The Body Covers: The 10th Conference on Retroviruses and Opportunistic Infections
Immunological Benefits of ALVAC-VIH 1433 and HIV Lipopeptides Combined With IL-2
February 12, 2003
This session on immune-based therapy was very interesting but promised more than it delivered. All of the presentations prior to this one suffered from problems with trial design. The interferon study (Abstract 59) was too small in scope (n=5 each group) and the other two therapeutic vaccine pilot trials had no control group so that the claims of possible immunologic benefit were not well substantiated. For the ANRS 093 trial presented by Y. Levy, a control group not receiving vaccinations was used. Both groups received HAART for 40 weeks after entering the study. The vaccine group received two vaccines at weeks 0, 4, 8 and week 12 and then received IL-2 at 4.5 million units SC BID for five days at weeks 16, 24 and 32. Study subjects with viral loads less than 50 copies/ml at week 36 had HAART stopped at week 40. The endpoints were 1) viral load more than 50,000 at week 44 or more than 10,000 after week 48, and 2) lymphoproliferative response (LPR) to p24 and 11 other peptides.
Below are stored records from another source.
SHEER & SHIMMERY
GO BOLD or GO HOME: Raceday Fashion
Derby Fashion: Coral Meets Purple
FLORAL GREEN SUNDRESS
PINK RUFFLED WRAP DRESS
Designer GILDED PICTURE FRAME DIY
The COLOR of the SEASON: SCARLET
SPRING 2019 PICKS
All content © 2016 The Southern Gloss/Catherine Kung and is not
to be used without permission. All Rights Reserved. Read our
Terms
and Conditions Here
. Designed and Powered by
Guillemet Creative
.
The CD4 change at week 36 was +60 for the control group and +323 for the vaccine/IL-2 group (p=<0.001). The HIV RNA level was less than 50 copies for 86 percent of the control group and 97 percent for the vaccine/IL-2 group. Virologic success as defined as time to re-initiate HAART or time to peak viremia was higher in the vaccine/IL-2 group than in the control groups (42 days versus 29 days and 41.5 and 34 days respectively). The number of subjects in the vaccine/IL-2 arm with a sustained p24 LPR at weeks 16 and 24 and with LPR=1 HIV peptide was higher than in the control group (p=0.046 and 0.014 respectively). Logistic-regression analysis found that those immunologic parameters were predictive of HIV control at week 52.
This was the best designed study in this session. The use of IL-2 made it difficult to assess the impact of the two vaccines on the modest improvements in immunologic and virologic parameters. Also, the narrow and short-term definition of viral failure would not allow assessment of what happens during a longer period off therapy. Since there is often a brisk rebound in viremia when therapy is stopped, an important issue involves whether the viral set point is at a lower level in the group receiving the intervention. Nonetheless, this study did demonstrate modest virologic benefit associated with an enhanced polyepitopic HIV immune response due to a combined immunologic intervention (need to assess IL-2 and vaccination separately, as noted in one of the questions from the audience). This study is indicative of how the "old Europe" is managing to lead the way with fresh and innovative ideas and studies.